* Task objective:
When the word "lika" appears in a line of the data below, list that line.

◇ ◇ ◇ ◇ ◇

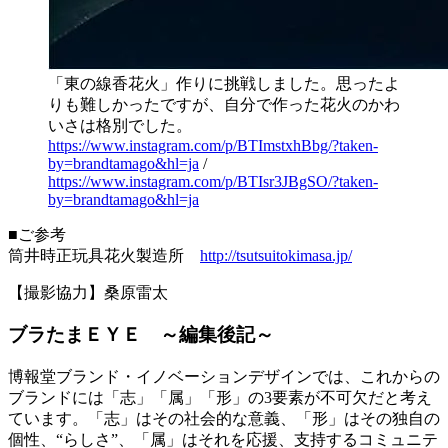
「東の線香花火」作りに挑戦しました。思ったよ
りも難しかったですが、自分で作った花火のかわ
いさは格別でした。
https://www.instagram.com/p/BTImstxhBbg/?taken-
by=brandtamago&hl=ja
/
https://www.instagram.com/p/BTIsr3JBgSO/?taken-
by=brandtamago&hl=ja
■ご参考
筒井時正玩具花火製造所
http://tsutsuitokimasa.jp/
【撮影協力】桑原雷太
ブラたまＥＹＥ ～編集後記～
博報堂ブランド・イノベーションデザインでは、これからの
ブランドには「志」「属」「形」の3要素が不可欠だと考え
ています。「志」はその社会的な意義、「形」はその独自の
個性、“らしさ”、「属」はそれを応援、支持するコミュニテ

◇ ◇ ◇ ◇ ◇

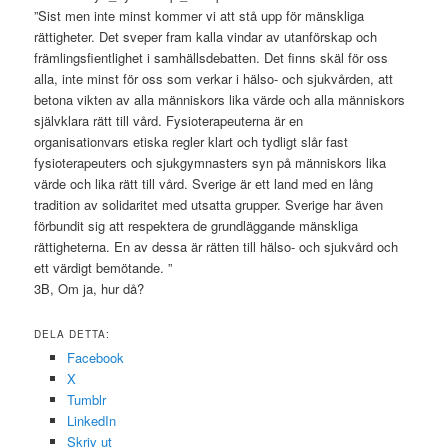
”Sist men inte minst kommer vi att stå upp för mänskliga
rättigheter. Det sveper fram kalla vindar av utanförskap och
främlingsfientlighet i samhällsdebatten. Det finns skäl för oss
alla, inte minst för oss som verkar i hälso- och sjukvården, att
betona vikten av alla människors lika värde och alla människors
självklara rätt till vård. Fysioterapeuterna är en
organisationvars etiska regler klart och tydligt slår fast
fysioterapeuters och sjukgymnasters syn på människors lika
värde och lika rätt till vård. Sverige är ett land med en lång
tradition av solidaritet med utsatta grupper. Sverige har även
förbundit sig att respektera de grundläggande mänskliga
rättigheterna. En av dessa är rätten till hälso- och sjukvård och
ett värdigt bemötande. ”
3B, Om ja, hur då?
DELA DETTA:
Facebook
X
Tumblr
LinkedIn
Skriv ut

◇ ◇ ◇ ◇ ◇

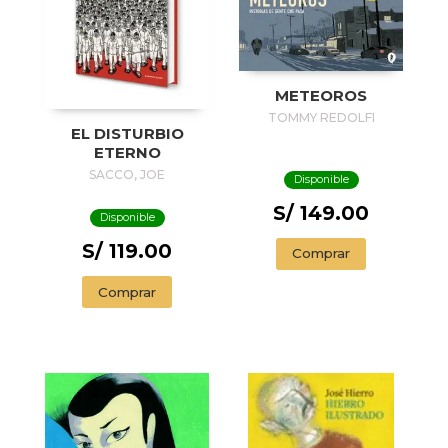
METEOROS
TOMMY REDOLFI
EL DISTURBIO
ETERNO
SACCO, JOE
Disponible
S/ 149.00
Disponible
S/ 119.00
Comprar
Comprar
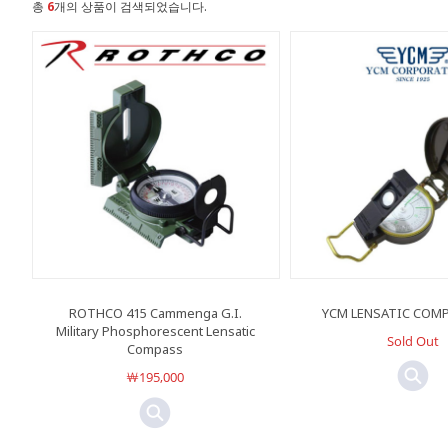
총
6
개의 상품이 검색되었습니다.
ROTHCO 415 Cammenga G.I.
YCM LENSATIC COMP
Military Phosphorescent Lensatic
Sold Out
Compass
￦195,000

◇ ◇ ◇ ◇ ◇

* Answer below:
betona vikten av alla människors lika värde och alla människors
fysioterapeuters och sjukgymnasters syn på människors lika
värde och lika rätt till vård. Sverige är ett land med en lång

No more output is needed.